ОВИДИЙ СКОРБЯЩИЙ
«Где ждет певца любви жестокая награда»… Рядом с этой цитатой из романтической элегии А.С. Пушкина «К Овидию» так и хочется поставить знак вопроса. Что должен совершить поэт, чтобы его талант, его дар и гений были измерены обычной в своей вневременной безапелляционности меркой, которую в различные исторические эпохи крепко держат в руках временщики? Приговор Октавиана, не смягченный пришедшим ему на смену Тиберием, лишил Публия Овидия Назона отчего Рима и разжег его поэтический дух страдания, скорби, тоски…
«Скорбные элегии» и «Понтийские послания» — это финальная страница литературной биографии Овидия. Чуткий ко всему настоящему Александр Сергеевич сказал: «В сих последних более истинного чувства, более простодушия, более индивидуальности и менее холодного остроумия. Сколько яркости в описаниях чуждого климата и чуждой земли, сколько живости в подробностях! И какая грусть о Риме!».
Суровость наказания, выпавшего на долю поэта казалось, навсегда лишит Овидия не только бодрости духа, но и силы голоса. Мастер любовной темы (кто не читал его «Arsamandi», тот лишил себя не только эстетического удовольствия, но и замечательного открытия ценных секретов в деле обольщения, которыми поэт щедро поделился с миром), Овидий пострадал из-за пристрастия к безмятежности и легкости. «Золотой век» Августа, расцвет Рима, блистательный мир вокруг — все это сделало Овидия восторженным певцом современности. «Пусть другие радуются древности, а я поздравляю себя с тем, что рожден лишь теперь: наше время по душе мне…» — именно таким было жизненное и поэтическое (а это неразделимо для художника слова!) кредо Овидия.
О причинах ссылки в Томы (сегодня — румынский город Констанца) сохранились лишь косвенные свидетельства. Правда, существовала и официальная версия — поэта наказали из-за слишком откровенного содержания «Науки любви», — но в нее слишком трудно поверить безоговорочно в силу несоизмеримости творческого греха и реальных последствий.

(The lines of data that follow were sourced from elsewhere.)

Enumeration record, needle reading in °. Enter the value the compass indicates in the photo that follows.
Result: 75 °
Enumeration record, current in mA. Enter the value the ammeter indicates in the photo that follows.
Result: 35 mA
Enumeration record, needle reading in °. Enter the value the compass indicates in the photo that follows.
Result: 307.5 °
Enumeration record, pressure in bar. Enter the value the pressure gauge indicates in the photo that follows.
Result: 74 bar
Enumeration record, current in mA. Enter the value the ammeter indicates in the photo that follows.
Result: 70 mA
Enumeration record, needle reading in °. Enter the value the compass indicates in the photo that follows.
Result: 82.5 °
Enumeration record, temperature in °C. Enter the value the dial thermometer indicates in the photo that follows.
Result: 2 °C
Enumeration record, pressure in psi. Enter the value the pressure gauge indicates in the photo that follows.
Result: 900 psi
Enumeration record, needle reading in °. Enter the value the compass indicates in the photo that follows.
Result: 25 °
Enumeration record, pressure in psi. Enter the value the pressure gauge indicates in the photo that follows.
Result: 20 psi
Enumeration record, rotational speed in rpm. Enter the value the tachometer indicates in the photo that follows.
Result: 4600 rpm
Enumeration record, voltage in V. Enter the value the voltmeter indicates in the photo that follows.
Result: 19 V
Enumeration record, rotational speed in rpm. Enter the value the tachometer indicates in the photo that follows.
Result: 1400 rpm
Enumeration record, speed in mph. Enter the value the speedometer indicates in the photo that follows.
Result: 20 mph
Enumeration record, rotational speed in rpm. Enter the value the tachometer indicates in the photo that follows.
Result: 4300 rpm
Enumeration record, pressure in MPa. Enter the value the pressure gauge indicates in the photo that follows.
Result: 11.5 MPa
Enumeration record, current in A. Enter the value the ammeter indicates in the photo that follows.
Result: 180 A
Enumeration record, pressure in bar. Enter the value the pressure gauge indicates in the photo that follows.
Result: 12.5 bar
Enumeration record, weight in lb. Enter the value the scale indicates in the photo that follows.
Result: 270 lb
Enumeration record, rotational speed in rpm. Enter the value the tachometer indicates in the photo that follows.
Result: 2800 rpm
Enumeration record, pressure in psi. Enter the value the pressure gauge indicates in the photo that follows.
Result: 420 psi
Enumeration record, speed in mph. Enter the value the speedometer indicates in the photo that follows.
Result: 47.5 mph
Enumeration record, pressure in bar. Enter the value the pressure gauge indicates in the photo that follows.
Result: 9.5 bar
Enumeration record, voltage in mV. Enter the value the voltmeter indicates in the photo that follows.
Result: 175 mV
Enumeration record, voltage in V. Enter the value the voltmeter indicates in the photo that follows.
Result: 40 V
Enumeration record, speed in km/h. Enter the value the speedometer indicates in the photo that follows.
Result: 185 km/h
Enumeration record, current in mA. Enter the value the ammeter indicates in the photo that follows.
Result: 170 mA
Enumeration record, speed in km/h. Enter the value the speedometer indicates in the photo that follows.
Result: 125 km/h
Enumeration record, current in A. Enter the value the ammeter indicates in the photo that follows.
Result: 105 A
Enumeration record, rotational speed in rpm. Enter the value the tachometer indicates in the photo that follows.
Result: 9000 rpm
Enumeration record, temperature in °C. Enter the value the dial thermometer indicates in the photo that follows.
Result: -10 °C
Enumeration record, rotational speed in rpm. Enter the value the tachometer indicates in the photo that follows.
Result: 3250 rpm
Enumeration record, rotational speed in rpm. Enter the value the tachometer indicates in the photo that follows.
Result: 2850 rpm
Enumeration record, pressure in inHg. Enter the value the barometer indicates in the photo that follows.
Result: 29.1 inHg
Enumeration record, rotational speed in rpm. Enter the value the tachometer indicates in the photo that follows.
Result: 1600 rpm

Наиболее обоснованную трактовку причин расправы Октавиана над Овидием предлагает М.Л. Гаспаров в своей работе «Три подступа к поэзии Овидия»: «Август дает возможность поэту творить, поэт увековечивает имя Августа в своих стихах, и все это делается во славу дорогой обоим римской современности. Так смотрел на вещи Овидий, но иначе смотрел на них сам Август. Тот любовный быт римского света и полусвета, которым так наслаждался Овидий, казался Августу нездоровым и тревожным явлением. Август рассчитывал оздоровить и укрепить римское правящее сословие… а получалось наоборот: в меньшей своей части средние сословия усваивали образ жизни столичного света (как сам Овидий), в большей своей части — завистливо роптали против упадка нравов и растущего разврата в столице». Таким образом, высылка Овидия из Рима во многом напоминает показательную порку, которая, как свидетельствует историческая практика, есть мощный способ воздействия на неблагонадежные умы.
Впавший в отчаяние из-за столь жестокой превратности судьбы, автор «Метаморфоз» и сам переродился. И вот это-то «нутро», прежде скрытое под изящным налетом лоска даже от самого поэта, дало миру — пусть и не в стенах любимого Овидием Рима — глубокий художественный образ страдания и неизбывной тоски. И как это часто бывает в искусстве, то, что явилось частной бедой человека, оказалось достоянием поэтического гения, стремящегося к вечной гармонии. «В песнях стараюсь найти забвение бедствий, и если Этого труд мой достиг, то и довольно с меня…» — и скорбь смирения, заключенная в строках Овидия, пронзает вековые пространства, находя благодатный отклик в чутких к настоящей поэзии сердцах потомков.